I rated Lowe well enough to be an AB. Remember we were picking the likes of George Bridge above such players so theres no disputing a lot of bad decisions have been made by those last two coaches. Does a team like the ABs need a finicky winger who you have to adapt and change a lot of your style with to get benefit from? No, not really. But he still would have been a basic improvement on players like even Savea at the tail of his career, Bridge, and could even have converted into the answer of replacing Beauden at the back. Instead we persisted with NMS, Naholo, Havili, Reece, all players we would have cared even less about losing and all because Rieko had Lowe's number 11 jersey nailed down.


He was of course only 23 when he decided to leave, it was back in the beggining of the period they had started retaining players (from 2018 onwards I think, they came out saying theyre going to be more aggressive at some point). So he might, all of them, only just missed out.


The main point that Ed made is that situations like Lowe's, Aki's, JGP's, aren't going to happen in future. That's a bit of a "NZ" only problem, because those players need to reach such a high standard to be chosen by the All Blacks, were as a country like Ireland wants them a lot earlier like that. This is basically the 'ready in 3 years' concept Ireland relied on, versus the '5 years and they've left' concept' were that player is now ready to be chosen by the All Blacks (given a contract to play Super, ala SBW, and hopefully Manu).


The 'mercenary' thing that will take longer to expire, and which I was referring to, is the grandparents rule. The new kids coming through now aren't going to have as many gp born overseas, so the amount of players that can leave with a prospect of International rugby offer are going to drop dramatically at some point. All these kiwi fellas playing for a PI, is going to stop sadly.


The new era problem that will replace those old concerns is now French and Japanese clubs (doing the same as NRL teams have done for decades by) picking kids out of school. The problem here is not so much a national identity one, than it is a farm system where 9 in 10 players are left with nothing. A stunted education and no support in a foreign country (well they'll get kicked out of those countries were they don't in Australia).

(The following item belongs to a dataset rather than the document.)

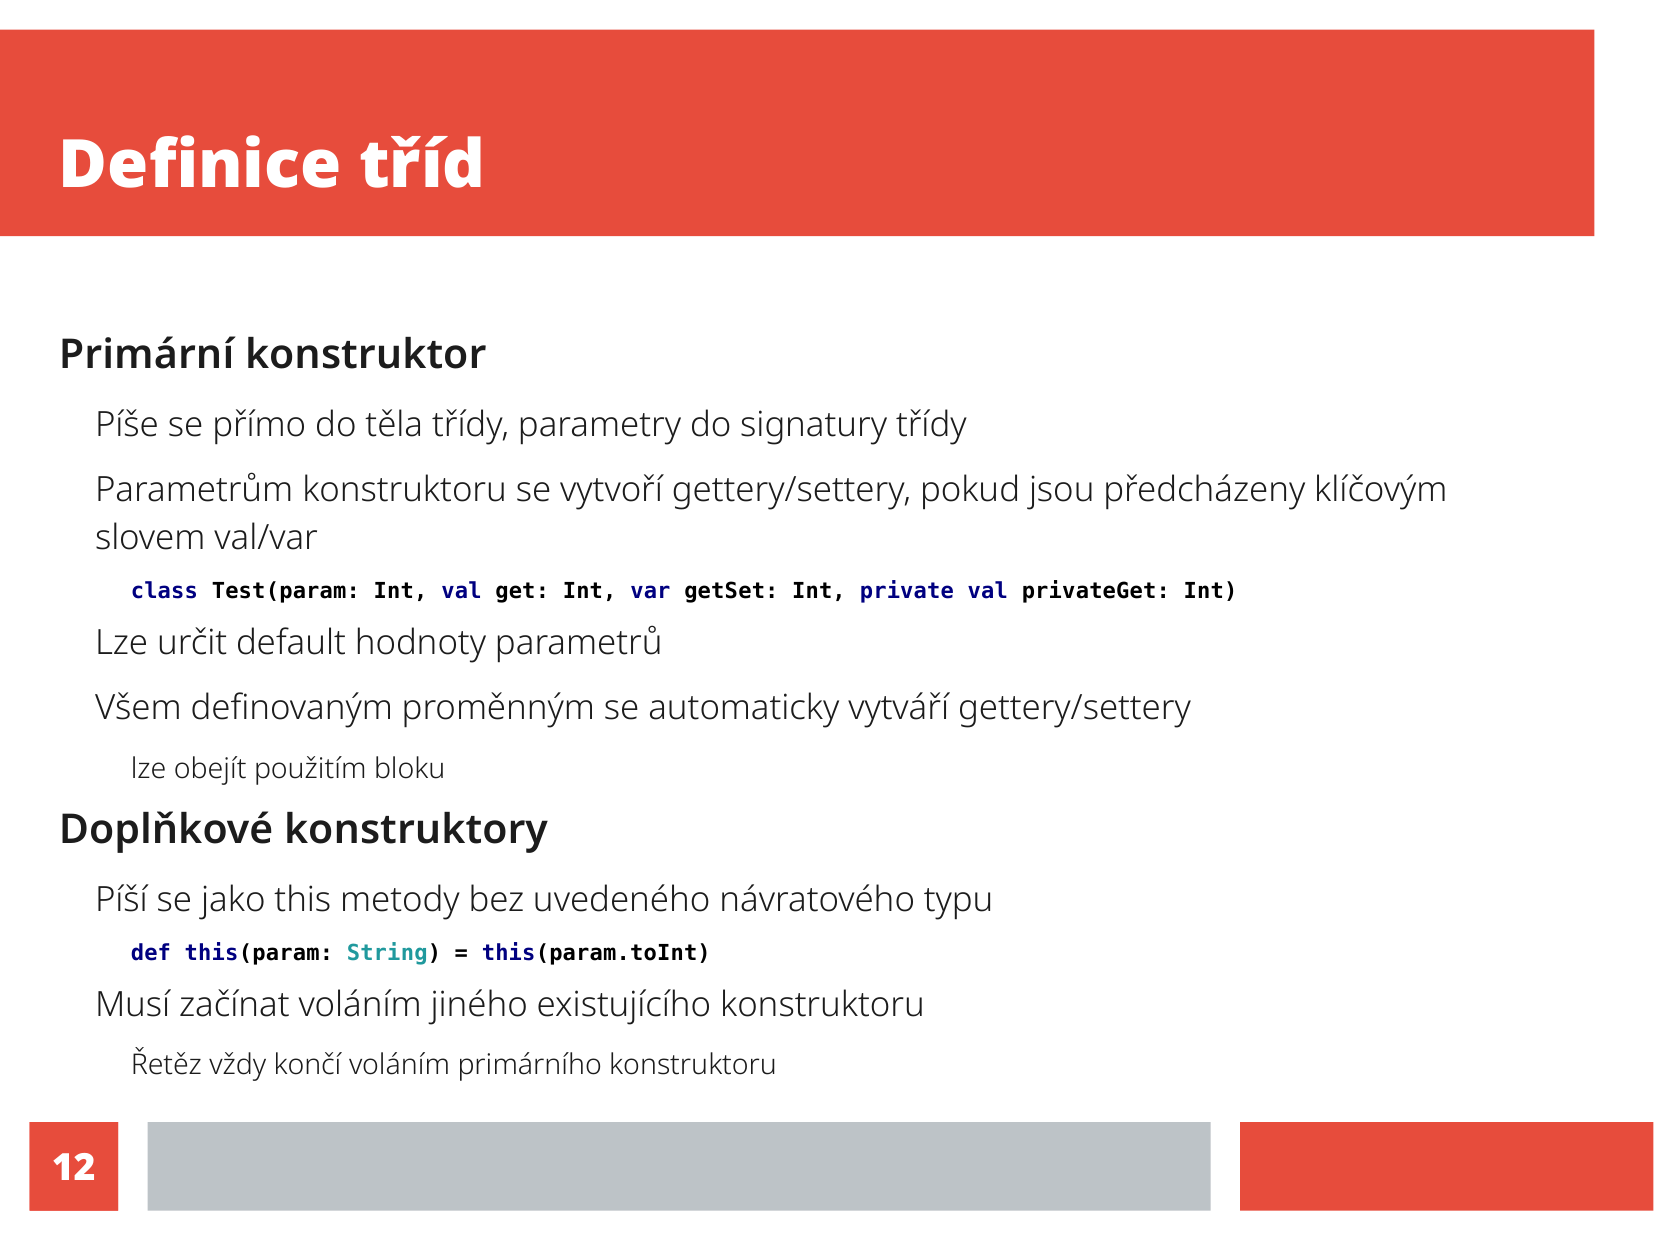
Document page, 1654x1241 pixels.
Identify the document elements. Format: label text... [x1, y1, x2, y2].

title Definice tříd [59, 59, 1595, 207]
list Primární konstruktor Píše se přímo do těla třídy, parametry do signatury třídy Parametrům konstruktoru se vytvoří gettery/settery, pokud jsou předcházeny klíčovým slovem val/var class Test(param: Int, val get: Int, var getSet: Int, private val privateGet: Int) Lze určit default hodnoty parametrů Všem definovaným proměnným se automaticky vytváří gettery/settery lze obejít použitím bloku Doplňkové konstruktory Píší se jako this metody bez uvedeného návratového typu def this(param: String) = this(param.toInt) Musí začínat voláním jiného existujícího konstruktoru Řetěz vždy končí voláním primárního konstruktoru [59, 324, 1565, 1093]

It's the same sort of situation were NZ would be the big guy, but there weren't many downsides with it. The only one I can think was brought up but a poster on this site, I can't recall who it was, but he seemed to know a lot of kids coming from the Islands weren't really given the capability to fly back home during school xms holidays etc. That is probably something that should be fixed by the union. Otherwise getting someone like Fakatava over here for his last year of school definitely results in NZ being able to pick the cherries off the top but it also allows that player to develop and be able to represent Tonga and under age and possibly even later in his career. Where as a kid being taken from NZ is arguably going to be worse off in every respect other than perhaps money. Not going to develop as a person, not going to develop as a player as much, so I have a lotof sympathy for NZs case that I don't include them in that group but I certainly see where you're coming from and it encourages other countries to think they can do the same while not realising they're making a much worse experience/situation.